Do sweets have an influence on reflux?

In my experience, sweet food of any sort (i.e. homogenized fruits, desserts, jams, etc.) increases gastric acidity and therefore makes reflux worse.

The position is a crucial factor.

As long as you keep an open bottle of water standing, the liquid is not going to spill. But, if you start tilting it, the water soon leaks out.  The stomach of babies with reflux is a bit like a bottle without a top and this is why they prefer being held upright, like in the picture, and rest better on a seat, like an infant car seat, that keeps the upper part of the body in a near vertical position.

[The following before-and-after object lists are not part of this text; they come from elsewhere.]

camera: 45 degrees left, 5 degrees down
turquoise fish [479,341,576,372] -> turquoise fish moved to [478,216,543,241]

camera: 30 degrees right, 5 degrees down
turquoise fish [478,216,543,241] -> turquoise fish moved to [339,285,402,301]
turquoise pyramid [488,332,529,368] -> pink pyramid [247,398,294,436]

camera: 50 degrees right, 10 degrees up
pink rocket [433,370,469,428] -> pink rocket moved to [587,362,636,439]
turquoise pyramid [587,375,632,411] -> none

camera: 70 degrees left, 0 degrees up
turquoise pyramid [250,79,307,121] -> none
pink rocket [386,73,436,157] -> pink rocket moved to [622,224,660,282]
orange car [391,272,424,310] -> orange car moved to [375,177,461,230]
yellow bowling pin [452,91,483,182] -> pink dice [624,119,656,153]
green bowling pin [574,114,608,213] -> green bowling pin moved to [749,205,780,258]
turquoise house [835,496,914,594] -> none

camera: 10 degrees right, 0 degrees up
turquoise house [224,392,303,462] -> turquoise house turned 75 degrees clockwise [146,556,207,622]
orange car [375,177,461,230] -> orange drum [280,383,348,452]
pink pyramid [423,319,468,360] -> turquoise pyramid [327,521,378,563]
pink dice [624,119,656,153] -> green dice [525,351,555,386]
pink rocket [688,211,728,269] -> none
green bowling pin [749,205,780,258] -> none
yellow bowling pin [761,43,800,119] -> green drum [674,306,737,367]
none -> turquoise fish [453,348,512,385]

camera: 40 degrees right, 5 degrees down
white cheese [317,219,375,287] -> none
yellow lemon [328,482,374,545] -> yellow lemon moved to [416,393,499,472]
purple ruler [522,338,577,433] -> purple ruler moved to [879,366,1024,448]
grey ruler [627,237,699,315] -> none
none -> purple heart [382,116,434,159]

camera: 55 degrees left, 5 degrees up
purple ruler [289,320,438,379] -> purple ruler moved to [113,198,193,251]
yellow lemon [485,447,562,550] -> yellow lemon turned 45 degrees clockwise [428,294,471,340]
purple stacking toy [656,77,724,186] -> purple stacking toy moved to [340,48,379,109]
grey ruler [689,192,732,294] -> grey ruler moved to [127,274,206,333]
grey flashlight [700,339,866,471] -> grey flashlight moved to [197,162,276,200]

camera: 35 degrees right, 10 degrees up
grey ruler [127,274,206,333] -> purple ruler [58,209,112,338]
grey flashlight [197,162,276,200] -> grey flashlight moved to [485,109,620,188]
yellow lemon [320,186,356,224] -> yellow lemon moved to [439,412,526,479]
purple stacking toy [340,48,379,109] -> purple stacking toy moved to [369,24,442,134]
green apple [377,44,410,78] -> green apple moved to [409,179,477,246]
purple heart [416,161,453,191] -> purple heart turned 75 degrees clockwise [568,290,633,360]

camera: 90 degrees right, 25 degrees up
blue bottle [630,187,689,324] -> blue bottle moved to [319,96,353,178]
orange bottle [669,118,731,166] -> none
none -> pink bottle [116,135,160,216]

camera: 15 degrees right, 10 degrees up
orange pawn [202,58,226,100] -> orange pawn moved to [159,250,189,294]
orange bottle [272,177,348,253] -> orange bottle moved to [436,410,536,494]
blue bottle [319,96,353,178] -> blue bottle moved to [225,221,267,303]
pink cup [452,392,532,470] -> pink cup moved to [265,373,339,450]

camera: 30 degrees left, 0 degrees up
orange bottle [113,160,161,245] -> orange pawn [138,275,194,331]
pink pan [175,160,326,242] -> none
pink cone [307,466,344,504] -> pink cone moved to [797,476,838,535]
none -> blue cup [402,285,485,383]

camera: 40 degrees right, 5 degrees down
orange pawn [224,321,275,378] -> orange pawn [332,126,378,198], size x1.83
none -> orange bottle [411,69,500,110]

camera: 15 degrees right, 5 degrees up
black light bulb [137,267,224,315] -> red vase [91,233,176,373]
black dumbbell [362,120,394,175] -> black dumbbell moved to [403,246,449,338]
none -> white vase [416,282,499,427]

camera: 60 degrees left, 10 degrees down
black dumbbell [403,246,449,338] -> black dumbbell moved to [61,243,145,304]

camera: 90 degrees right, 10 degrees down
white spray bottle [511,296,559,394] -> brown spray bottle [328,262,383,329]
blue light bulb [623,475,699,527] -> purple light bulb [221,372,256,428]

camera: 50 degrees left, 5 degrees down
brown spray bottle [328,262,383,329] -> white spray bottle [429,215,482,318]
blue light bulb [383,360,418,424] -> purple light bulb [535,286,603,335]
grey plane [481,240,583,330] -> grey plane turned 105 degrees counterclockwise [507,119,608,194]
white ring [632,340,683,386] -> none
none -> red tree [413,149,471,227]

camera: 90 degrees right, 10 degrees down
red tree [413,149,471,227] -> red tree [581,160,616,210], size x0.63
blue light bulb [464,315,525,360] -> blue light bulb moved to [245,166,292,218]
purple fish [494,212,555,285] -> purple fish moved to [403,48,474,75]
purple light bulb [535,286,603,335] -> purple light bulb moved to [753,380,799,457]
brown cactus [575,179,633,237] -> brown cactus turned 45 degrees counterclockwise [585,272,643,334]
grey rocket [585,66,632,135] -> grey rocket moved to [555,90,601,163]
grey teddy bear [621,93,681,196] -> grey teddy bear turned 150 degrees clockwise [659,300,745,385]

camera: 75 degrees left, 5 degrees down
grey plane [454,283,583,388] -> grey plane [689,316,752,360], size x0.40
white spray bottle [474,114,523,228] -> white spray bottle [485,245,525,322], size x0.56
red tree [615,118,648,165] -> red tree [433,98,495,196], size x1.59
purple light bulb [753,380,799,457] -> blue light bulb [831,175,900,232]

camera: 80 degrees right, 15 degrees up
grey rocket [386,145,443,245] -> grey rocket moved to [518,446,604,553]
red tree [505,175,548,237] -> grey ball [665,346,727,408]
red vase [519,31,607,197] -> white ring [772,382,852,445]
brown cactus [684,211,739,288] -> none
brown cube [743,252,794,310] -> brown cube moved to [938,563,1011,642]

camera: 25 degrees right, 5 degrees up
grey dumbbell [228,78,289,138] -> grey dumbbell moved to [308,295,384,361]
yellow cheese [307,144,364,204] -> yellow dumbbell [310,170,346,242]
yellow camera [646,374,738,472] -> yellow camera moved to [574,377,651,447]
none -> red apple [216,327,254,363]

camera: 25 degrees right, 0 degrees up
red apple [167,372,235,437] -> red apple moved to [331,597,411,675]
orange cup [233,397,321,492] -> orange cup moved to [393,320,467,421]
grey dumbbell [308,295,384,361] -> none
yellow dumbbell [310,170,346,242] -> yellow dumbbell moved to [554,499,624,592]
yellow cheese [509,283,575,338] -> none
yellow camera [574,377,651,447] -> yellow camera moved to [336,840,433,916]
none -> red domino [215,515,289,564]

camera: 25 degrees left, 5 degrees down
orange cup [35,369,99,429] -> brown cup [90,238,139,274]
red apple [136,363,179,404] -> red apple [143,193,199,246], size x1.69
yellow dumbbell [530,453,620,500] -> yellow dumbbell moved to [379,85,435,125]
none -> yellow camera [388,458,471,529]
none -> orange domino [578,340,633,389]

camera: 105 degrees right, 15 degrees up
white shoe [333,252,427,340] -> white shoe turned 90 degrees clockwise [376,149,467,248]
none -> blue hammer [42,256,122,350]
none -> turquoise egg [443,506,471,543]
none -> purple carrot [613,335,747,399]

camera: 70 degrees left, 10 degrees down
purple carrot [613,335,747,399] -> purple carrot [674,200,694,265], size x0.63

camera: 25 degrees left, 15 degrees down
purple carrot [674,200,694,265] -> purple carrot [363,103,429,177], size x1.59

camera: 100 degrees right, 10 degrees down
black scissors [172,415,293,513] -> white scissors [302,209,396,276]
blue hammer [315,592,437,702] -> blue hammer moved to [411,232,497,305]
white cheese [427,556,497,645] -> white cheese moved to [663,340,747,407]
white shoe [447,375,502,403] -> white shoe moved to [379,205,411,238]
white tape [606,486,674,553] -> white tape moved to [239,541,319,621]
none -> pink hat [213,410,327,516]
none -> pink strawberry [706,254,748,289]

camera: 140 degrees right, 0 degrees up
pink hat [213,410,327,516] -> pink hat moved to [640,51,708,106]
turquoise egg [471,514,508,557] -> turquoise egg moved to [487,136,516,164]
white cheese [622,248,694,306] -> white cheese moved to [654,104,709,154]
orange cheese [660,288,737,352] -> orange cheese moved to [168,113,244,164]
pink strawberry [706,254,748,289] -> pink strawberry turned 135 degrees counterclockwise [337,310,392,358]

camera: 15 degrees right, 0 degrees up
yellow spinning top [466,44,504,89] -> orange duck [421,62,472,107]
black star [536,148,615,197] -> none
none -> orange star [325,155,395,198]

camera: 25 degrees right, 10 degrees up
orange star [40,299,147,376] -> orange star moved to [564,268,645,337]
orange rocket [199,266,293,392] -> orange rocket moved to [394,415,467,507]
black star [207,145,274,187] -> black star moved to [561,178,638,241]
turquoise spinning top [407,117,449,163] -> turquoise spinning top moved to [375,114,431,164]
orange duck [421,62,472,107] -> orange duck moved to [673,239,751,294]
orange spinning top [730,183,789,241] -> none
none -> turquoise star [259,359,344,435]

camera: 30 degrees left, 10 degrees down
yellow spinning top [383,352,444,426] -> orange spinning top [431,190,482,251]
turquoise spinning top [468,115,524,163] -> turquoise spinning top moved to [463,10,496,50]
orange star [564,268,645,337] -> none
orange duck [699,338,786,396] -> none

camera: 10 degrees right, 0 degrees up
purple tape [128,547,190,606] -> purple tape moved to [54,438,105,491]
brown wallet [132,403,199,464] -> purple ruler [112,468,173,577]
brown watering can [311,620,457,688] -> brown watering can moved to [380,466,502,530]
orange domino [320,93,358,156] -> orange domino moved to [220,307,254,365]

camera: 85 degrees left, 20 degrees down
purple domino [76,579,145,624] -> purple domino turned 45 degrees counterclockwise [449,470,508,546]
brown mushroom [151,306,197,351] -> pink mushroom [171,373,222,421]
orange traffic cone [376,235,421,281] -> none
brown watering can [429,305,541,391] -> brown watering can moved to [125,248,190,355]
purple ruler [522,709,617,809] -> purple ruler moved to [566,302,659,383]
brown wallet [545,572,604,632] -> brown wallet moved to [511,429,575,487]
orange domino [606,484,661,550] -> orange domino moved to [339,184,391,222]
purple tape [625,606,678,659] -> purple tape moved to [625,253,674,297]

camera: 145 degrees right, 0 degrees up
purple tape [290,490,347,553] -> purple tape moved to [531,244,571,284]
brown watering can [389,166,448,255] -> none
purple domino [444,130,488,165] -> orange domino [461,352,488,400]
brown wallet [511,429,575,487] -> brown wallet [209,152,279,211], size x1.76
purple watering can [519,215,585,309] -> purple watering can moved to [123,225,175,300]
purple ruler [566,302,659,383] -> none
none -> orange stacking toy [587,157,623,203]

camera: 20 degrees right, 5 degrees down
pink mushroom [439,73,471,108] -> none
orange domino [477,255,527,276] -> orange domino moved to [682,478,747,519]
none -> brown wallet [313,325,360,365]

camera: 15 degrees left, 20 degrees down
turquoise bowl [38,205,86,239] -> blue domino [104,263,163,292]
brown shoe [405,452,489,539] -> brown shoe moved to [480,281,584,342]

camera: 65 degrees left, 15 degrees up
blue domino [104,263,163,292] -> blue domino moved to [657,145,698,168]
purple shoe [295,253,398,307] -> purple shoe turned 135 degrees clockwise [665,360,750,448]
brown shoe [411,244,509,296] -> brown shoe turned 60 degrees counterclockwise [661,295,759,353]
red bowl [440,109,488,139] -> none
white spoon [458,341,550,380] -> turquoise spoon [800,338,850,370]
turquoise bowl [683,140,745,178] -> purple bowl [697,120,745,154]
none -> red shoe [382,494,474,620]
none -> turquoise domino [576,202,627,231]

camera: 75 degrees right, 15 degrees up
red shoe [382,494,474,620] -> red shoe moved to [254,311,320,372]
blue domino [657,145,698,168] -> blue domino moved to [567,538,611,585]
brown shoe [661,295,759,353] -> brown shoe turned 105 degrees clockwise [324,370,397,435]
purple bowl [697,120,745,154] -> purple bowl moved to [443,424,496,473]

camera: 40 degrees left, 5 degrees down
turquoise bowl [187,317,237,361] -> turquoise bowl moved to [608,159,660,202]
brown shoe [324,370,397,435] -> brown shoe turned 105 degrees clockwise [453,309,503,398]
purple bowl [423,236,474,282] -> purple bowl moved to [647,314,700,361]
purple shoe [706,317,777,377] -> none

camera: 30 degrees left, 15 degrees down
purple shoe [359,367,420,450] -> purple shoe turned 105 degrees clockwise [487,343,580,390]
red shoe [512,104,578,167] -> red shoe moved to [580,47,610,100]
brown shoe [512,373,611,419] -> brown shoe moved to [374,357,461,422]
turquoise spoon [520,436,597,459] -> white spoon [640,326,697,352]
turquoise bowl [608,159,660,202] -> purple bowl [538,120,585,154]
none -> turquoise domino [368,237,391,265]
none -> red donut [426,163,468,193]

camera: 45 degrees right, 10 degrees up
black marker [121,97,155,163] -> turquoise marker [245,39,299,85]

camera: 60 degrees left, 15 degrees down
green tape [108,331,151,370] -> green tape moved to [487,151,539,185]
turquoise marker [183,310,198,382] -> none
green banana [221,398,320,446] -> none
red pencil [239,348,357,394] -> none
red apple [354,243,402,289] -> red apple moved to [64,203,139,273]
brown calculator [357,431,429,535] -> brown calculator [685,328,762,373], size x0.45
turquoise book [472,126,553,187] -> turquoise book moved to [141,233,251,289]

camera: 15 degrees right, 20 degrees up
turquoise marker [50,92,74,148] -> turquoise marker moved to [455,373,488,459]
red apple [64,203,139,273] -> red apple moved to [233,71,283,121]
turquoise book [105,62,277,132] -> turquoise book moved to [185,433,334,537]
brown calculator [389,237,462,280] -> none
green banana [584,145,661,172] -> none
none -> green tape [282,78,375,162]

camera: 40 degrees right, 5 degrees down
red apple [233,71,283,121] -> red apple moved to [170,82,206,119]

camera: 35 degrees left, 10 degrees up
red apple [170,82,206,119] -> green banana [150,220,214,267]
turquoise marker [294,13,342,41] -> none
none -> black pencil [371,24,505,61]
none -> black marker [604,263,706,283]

When lying down, reflux-babies would very happily choose to be on their stomach, perhaps because pushing it against a firm surface helps the LES to stay closed. Therefore I am often asked by parents of these babies if it’s all right to let them sleep in that position. Unfortunately, I have to advise them not to, as it may contribute to crib death, at least until five, or six months of age, when the baby starts turning around on his/her own.

How does GERD change with age and how long does it last?

At about six months the baby starts eating solid food and, along with rapid body growth, the esophagus becomes longer, while the stomach settles better inside the abdomen. These developments alleviate some of the symptoms of reflux, although in the majority of cases the LES keeps leaking food toward the esophagus. However at this stage the baby swallows back practically everything that comes up, so that regurgitation becomes less overt and the condition becomes similar to the adult one: the problem is there, but symptoms are subtle, therefore making the diagnosis more difficult. All the same esophagitis, if not treated, keeps causing pain and agitation, usually until two years. And even after this age a considerable proportion of  reflux children goes on having significant symptoms of GERD, alternating “active” periods with long phases of  apparent wellbeing. In the USA, 10 million adults, i.e. 3% of the entire population, complain of daily heartburn. A much larger percentage of Americans, 15 – 20 % , complains of the same symptom intermittently. 

What other factors affect reflux?

Several problems can affect directly or indirectly the course of reflux.

  1. Among them are the frequent viral respiratory infections, usually accompanied by cough, especially at night. The act of coughing implies a sudden, strong contraction of the diaphragm, that compresses the stomach and can force its content into the esophagus, particularly in reflux prone children. This mechanism can easily start the vicious circle vomiting-esophagitis-more vomiting, which, if not treated, can go on indefinitely. 
  2. Gastroenteritis can trigger the same chain of events, because it usually starts with  repeated vomiting. Even a child who has not been showing signs of reflux for months, following one of these episodes can go back to the worst condition he has ever experienced.